Salvadorans must leave: Trump
Officials to end Temporary Protected Status for immigrants who had fled two quakes

Los Angeles: Nearly 200,000 people from El Salvador who had been allowed to live in the US for more than a decade must leave the country, government officials announced on Monday.
It is the Trump administration's latest reversal of years of immigration policies and one of the most consequential to date.
Homeland security officials said that they were ending a humanitarian programme, known as Temporary Protected Status, for Salvadorans who have been allowed to live and work legally in the US since a pair of devastating earthquakes struck their country in 2001.

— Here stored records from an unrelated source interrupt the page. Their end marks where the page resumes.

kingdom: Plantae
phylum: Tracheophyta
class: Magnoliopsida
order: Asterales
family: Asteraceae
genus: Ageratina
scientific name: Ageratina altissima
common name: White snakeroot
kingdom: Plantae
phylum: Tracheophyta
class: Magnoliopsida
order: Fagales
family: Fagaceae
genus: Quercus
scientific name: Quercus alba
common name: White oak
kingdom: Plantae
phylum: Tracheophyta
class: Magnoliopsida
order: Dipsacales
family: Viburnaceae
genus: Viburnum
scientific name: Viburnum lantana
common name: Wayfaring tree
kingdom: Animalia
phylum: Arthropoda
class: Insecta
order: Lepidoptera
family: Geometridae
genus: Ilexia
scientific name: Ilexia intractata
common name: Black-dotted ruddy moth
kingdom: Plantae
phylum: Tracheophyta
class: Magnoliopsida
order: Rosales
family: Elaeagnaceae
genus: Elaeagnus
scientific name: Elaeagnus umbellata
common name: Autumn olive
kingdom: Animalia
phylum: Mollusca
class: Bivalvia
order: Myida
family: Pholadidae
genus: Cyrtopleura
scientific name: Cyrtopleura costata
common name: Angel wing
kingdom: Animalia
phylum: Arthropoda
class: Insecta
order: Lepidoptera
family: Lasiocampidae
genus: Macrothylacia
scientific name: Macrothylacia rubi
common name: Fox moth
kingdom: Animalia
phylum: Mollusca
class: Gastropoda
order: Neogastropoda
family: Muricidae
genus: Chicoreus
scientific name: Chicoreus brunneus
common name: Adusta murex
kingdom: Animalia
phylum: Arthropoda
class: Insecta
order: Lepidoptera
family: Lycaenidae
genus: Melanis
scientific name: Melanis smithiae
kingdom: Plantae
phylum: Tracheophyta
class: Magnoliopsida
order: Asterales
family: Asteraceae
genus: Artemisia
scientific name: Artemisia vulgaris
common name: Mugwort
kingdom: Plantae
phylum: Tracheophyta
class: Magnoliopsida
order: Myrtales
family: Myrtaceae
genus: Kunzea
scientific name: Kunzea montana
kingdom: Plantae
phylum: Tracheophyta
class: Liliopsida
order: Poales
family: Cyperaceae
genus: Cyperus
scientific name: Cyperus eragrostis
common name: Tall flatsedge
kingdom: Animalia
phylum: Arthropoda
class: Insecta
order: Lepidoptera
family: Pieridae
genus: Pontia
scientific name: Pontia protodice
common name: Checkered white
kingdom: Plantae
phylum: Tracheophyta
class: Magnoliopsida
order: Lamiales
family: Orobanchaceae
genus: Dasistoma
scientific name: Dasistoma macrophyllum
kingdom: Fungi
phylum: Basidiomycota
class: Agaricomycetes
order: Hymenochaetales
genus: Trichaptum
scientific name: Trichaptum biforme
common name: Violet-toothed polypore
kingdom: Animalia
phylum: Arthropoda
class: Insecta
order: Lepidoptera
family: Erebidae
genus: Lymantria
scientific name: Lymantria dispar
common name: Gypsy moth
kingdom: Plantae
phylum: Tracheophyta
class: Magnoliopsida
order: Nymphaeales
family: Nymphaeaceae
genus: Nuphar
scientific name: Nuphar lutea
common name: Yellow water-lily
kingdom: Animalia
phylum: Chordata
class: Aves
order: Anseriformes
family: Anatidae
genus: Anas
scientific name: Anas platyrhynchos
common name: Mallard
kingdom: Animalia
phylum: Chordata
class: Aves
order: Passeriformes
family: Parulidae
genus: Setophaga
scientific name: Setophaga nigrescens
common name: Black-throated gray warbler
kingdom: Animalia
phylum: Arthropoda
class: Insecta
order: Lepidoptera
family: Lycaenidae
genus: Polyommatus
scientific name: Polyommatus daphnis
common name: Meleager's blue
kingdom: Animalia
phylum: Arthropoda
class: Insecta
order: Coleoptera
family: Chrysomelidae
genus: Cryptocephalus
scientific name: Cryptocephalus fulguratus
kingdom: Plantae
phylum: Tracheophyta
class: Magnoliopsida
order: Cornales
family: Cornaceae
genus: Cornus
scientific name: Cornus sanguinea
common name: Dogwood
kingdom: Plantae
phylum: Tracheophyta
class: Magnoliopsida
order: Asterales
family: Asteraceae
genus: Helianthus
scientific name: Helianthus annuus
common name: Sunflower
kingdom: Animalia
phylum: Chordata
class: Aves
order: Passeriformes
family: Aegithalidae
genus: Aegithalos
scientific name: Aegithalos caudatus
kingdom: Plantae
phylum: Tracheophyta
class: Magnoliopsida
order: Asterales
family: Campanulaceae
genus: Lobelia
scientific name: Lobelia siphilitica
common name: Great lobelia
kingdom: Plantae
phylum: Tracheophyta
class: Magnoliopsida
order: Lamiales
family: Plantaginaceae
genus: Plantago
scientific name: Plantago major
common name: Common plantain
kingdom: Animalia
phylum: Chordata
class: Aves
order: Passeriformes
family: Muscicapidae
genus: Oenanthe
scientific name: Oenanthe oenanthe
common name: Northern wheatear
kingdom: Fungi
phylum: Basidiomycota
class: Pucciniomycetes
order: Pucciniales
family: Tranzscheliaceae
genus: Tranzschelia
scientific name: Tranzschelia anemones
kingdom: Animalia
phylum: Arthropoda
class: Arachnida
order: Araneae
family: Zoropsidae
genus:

Salvadorans were by far the largest group of foreigners benefiting from temporary protected status, which shielded them from deportation if they had arrived in the US illegally.
The decision came just weeks after more than 45,000 Haitians, the second largest group, lost protections granted after Haiti's 2010 earthquake, and it suggested that others in the programme, namely Hondurans, may soon lose them as well.
Nicaraguans lost their protections last year.In the days leading up to the decision, immigrant advocates and the El Salvadoran government pleaded with the US to extend the programme, as it has several times since 2001, saying that conditions were still dire.
"We had hoped that if we worked hard, paid our taxes and didn't get in trouble we would be allowed to stay," said Veronica Lagunas, 39, a Salvadoran who works overnight cleaning offices in Los Angeles, has two children born in the US and owns a mobile home.
But the Trump administration has been committed to reining in both legal and illegal immigration, most notably by ending protections for 800,000 young undocumented immigrants, known as Dreamers, beginning in March unless Congress grants them legal status before then.